Recorded data
::::
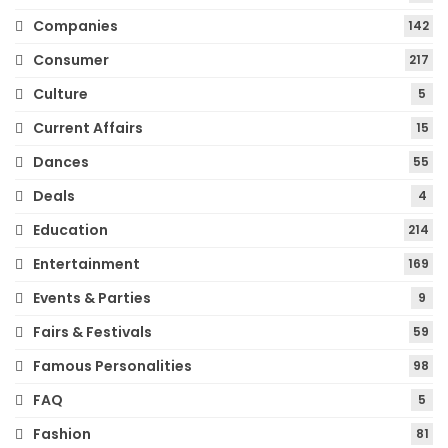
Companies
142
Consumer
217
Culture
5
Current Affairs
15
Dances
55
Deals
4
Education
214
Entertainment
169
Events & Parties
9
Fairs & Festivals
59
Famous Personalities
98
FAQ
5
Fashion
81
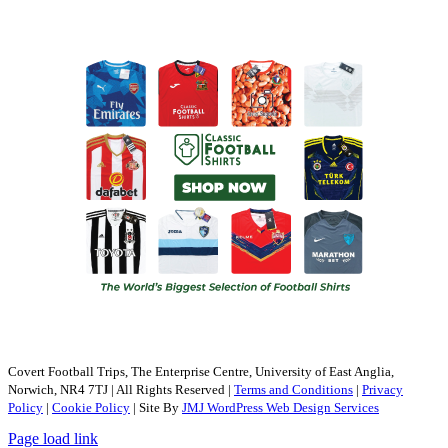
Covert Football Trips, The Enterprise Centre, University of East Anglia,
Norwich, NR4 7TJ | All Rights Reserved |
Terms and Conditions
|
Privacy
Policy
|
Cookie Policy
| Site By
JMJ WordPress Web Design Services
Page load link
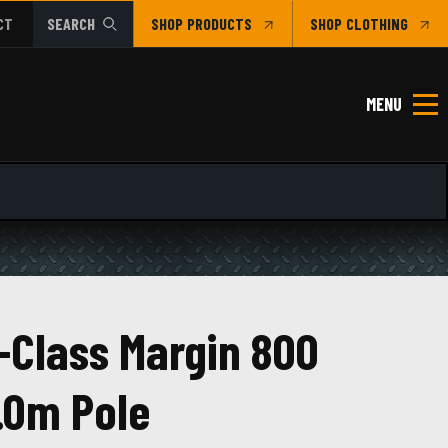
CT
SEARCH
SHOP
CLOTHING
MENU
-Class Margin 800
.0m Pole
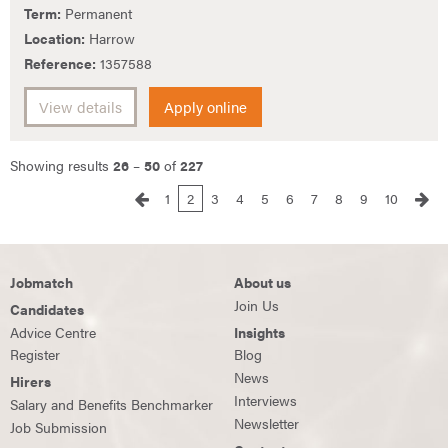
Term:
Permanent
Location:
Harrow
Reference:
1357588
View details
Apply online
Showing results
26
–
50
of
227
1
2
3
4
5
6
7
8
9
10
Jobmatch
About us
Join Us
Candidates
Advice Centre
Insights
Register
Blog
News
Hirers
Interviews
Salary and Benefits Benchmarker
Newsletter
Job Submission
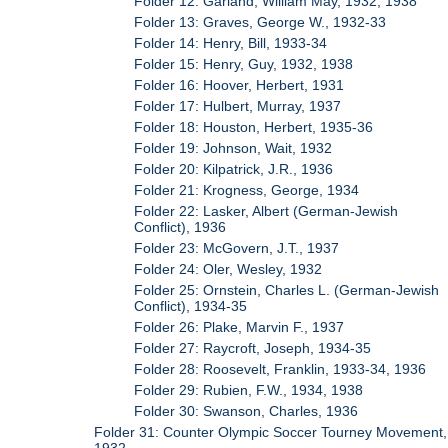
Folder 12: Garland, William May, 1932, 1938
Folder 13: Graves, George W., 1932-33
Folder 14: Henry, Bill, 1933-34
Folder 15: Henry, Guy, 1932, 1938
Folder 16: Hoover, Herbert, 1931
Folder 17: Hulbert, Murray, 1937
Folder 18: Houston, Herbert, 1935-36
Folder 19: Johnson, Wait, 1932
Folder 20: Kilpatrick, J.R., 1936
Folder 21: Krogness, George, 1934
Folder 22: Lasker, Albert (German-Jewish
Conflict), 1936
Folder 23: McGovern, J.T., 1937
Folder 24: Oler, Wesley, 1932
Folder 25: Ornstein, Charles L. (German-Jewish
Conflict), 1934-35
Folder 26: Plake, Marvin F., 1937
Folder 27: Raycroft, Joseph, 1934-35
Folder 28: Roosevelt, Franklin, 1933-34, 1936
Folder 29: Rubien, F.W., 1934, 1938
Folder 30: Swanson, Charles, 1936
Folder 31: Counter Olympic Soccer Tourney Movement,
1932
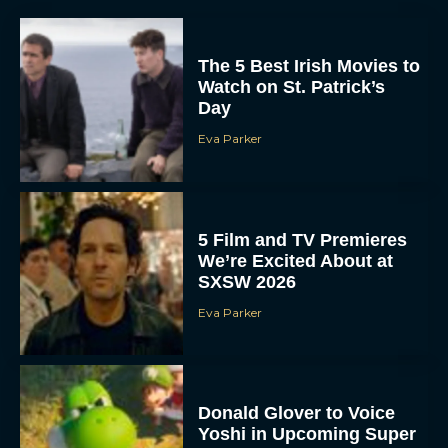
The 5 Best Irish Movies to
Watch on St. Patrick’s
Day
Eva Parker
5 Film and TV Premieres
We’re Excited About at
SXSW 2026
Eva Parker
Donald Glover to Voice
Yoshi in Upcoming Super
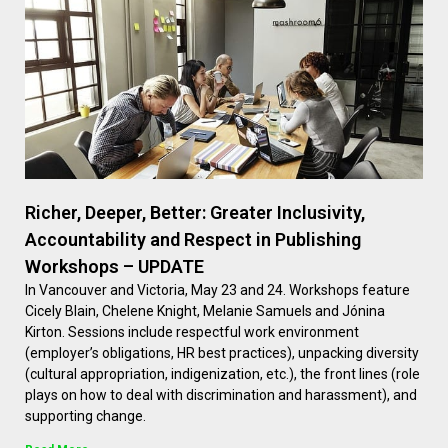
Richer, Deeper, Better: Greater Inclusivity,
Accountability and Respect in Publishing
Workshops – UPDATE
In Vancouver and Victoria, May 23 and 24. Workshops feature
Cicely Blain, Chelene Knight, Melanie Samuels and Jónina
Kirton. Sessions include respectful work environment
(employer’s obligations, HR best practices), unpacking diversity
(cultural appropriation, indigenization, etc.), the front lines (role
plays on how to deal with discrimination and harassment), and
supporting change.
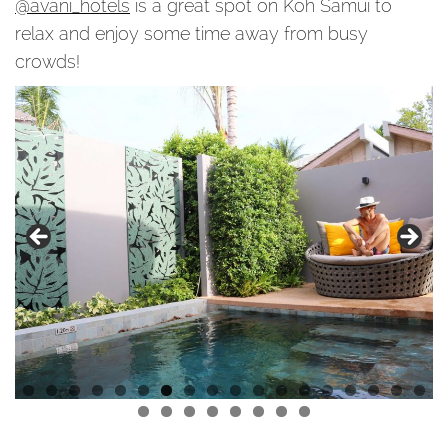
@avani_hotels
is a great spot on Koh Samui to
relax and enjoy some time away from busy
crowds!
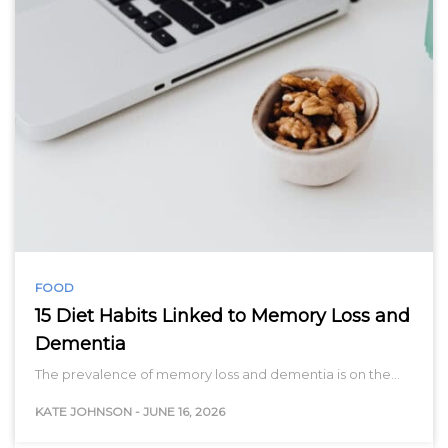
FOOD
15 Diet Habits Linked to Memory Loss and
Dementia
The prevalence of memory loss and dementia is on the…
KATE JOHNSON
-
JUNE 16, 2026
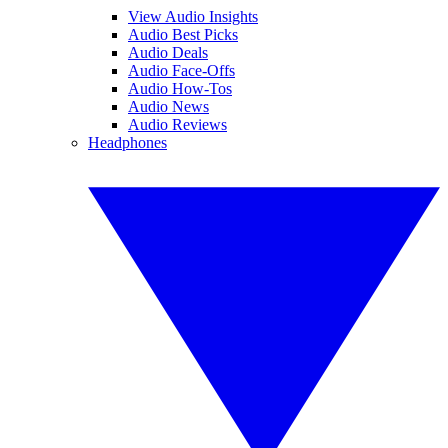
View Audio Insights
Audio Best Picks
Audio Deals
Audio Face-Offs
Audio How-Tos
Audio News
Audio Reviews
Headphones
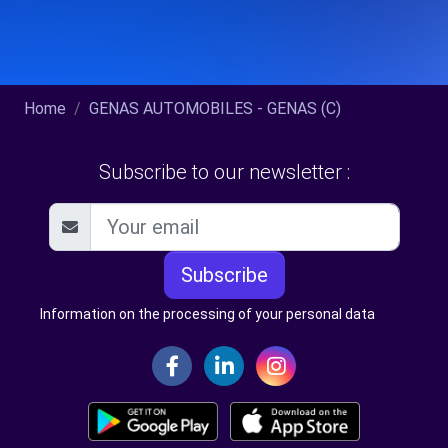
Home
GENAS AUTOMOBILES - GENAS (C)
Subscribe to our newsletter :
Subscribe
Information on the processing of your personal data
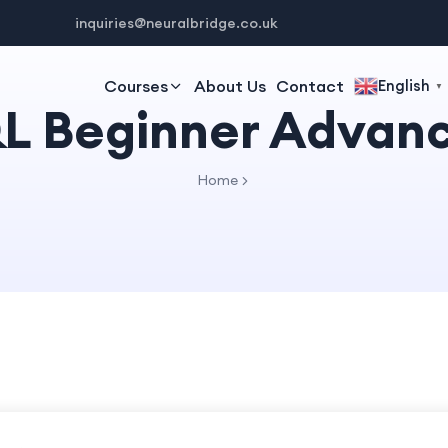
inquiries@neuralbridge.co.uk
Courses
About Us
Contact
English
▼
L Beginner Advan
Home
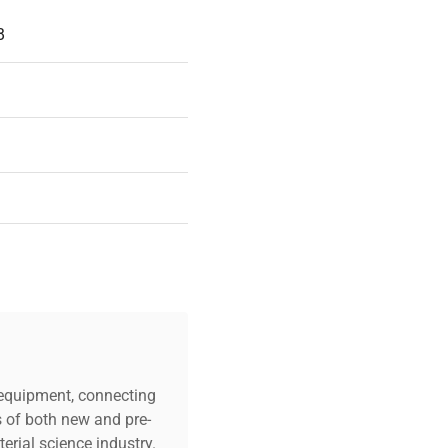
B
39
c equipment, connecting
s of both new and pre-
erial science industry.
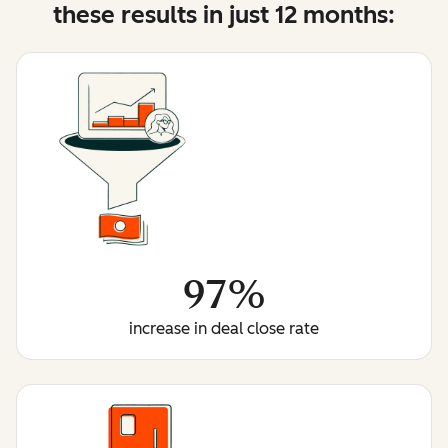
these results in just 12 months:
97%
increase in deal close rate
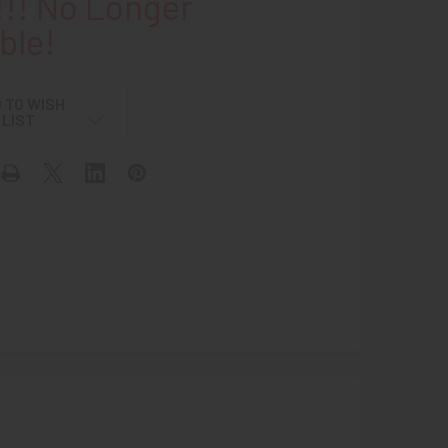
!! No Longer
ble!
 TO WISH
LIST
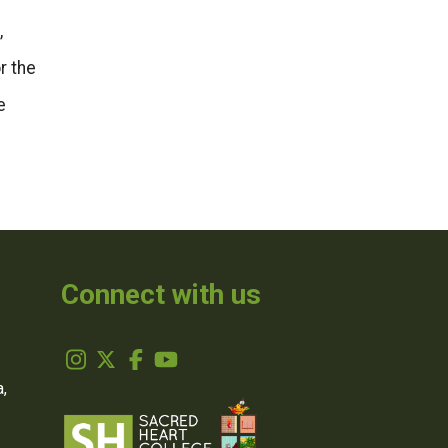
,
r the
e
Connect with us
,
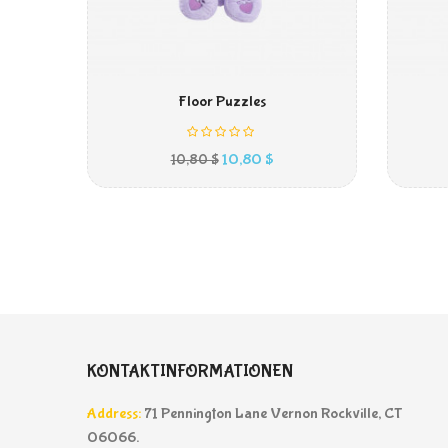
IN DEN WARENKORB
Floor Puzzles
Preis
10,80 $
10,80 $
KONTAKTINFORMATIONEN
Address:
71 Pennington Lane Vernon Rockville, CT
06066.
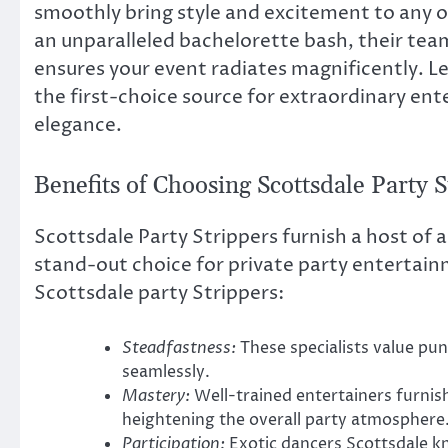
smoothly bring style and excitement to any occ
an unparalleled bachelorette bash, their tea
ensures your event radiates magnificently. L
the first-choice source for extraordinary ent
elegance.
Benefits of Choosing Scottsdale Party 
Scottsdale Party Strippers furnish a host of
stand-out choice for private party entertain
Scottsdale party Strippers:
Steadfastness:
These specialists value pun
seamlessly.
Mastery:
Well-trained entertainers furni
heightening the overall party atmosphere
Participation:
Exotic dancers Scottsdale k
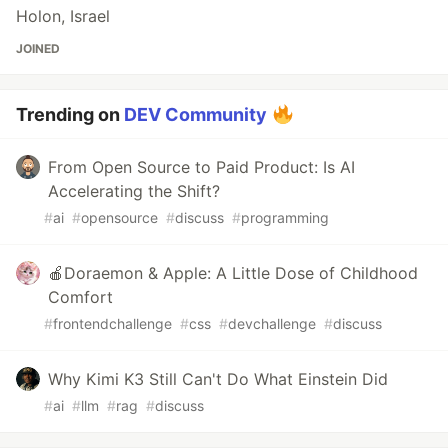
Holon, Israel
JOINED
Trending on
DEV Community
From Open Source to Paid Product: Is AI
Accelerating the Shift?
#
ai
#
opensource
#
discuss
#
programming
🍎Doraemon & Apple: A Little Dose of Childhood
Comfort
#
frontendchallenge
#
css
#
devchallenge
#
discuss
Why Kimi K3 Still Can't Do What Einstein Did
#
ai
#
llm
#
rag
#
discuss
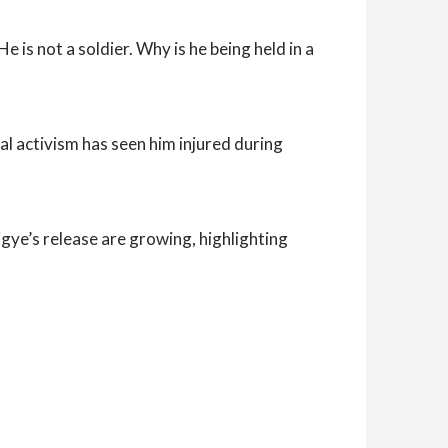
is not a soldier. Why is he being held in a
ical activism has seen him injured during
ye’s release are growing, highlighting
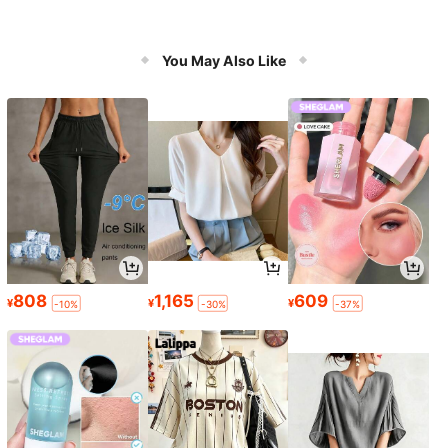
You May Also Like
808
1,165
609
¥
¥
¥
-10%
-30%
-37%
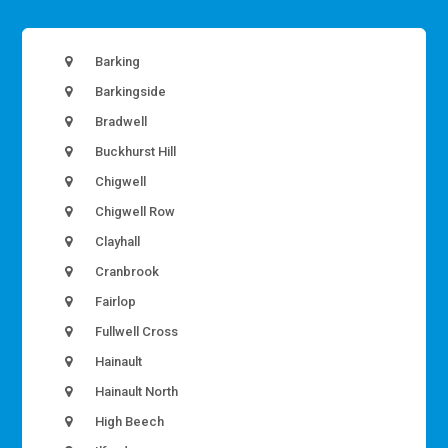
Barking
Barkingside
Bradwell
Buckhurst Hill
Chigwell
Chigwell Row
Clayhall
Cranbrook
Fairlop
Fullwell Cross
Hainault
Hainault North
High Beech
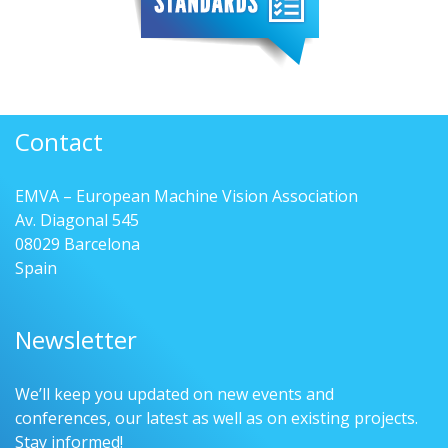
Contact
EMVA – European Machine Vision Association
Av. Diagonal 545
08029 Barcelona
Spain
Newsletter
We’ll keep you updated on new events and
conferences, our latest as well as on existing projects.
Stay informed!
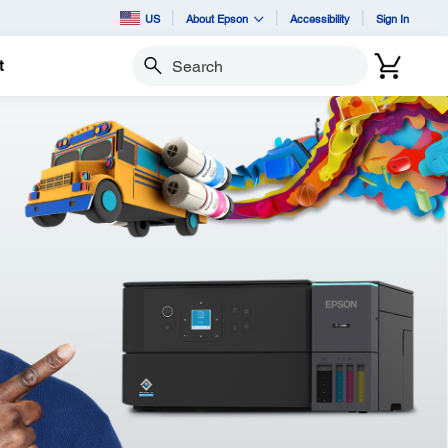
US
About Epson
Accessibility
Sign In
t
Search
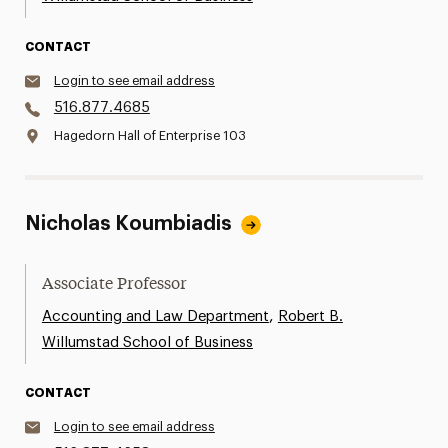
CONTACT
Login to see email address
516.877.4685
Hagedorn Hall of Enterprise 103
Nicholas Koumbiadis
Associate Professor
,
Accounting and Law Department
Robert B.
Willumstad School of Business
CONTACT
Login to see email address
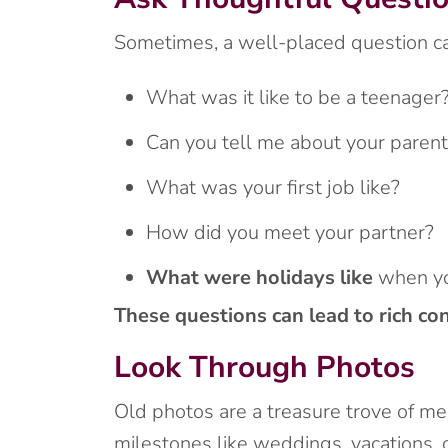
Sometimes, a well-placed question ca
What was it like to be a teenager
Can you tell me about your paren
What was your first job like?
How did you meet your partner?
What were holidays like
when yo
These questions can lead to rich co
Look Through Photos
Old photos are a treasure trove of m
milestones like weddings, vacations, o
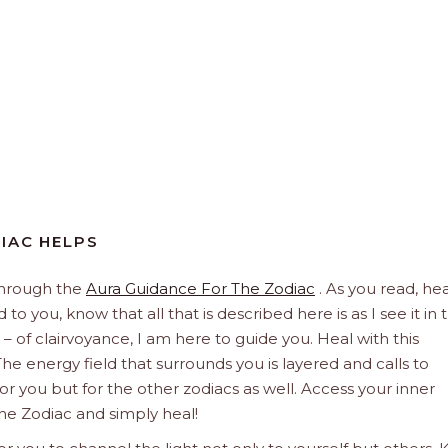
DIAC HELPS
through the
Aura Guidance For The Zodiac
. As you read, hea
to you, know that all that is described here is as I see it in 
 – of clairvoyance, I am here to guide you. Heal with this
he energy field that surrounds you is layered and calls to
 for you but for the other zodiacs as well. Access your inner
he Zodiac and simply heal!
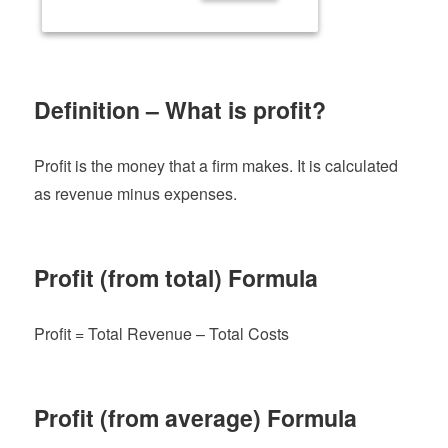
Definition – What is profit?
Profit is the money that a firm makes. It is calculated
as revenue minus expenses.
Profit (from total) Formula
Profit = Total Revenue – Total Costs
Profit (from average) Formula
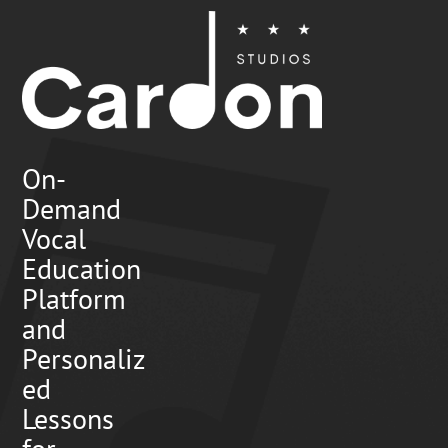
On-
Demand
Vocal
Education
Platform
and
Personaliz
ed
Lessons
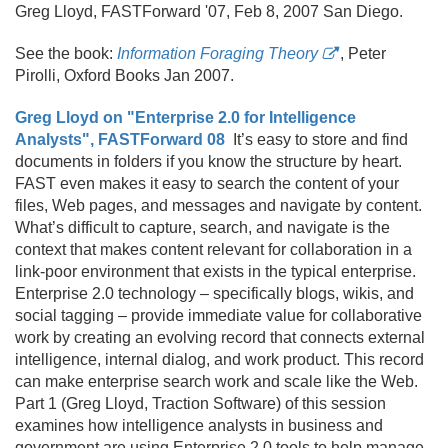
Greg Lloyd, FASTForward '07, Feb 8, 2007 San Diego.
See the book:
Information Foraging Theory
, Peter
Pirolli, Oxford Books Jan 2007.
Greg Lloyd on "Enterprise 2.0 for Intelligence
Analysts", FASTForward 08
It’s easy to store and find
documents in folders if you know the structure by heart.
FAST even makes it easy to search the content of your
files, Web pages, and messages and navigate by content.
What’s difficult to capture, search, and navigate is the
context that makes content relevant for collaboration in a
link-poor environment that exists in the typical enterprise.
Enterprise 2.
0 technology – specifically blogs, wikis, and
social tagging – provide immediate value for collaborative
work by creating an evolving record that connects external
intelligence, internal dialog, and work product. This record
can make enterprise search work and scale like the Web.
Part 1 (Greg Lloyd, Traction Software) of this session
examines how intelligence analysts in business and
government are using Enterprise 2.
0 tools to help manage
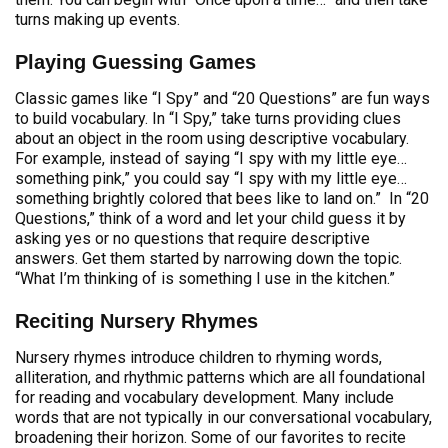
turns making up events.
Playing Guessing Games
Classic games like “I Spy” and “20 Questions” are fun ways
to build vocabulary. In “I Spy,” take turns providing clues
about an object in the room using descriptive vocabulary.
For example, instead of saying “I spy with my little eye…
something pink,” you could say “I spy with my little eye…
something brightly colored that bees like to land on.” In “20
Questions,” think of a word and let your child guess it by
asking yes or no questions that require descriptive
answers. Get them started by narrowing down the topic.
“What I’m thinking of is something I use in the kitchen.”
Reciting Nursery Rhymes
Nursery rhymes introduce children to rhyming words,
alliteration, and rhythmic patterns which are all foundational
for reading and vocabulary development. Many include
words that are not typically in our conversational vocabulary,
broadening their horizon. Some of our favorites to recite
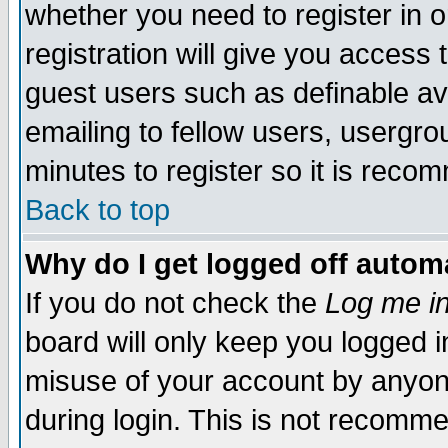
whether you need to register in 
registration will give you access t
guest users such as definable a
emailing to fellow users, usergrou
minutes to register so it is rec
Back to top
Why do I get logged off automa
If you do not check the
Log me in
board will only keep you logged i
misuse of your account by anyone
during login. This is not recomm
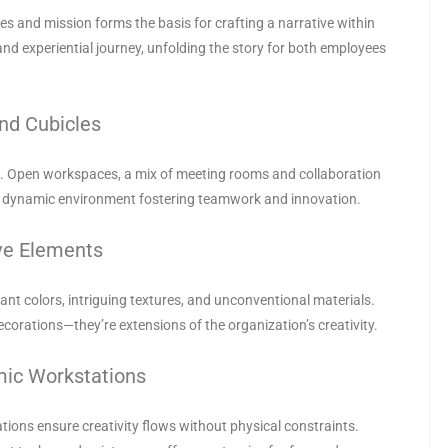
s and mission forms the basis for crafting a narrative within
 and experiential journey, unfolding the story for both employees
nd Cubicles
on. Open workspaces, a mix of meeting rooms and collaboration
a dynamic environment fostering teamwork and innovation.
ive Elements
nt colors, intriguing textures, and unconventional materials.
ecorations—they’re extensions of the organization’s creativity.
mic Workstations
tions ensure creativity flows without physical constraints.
::::
→ **Exercise brief**:
Reproduce the lines starting at the line that contains "You May Also Like" and ending at the line that contains "Stay informed!", including both of those lines. Leave the pictures out of your answer.

→ **Response box**:
You May Also Like
808
1,165
609
¥
¥
¥
-10%
-30%
-37%
Barking
Barkingside
Bradwell
Buckhurst Hill
Chigwell
Chigwell Row
Clayhall
Cranbrook
Fairlop
Fullwell Cross
Hainault
Hainault North
High Beech
Contact
EMVA – European Machine Vision Association
Av. Diagonal 545
08029 Barcelona
Spain
Newsletter
We’ll keep you updated on new events and
conferences, our latest as well as on existing projects.
Stay informed!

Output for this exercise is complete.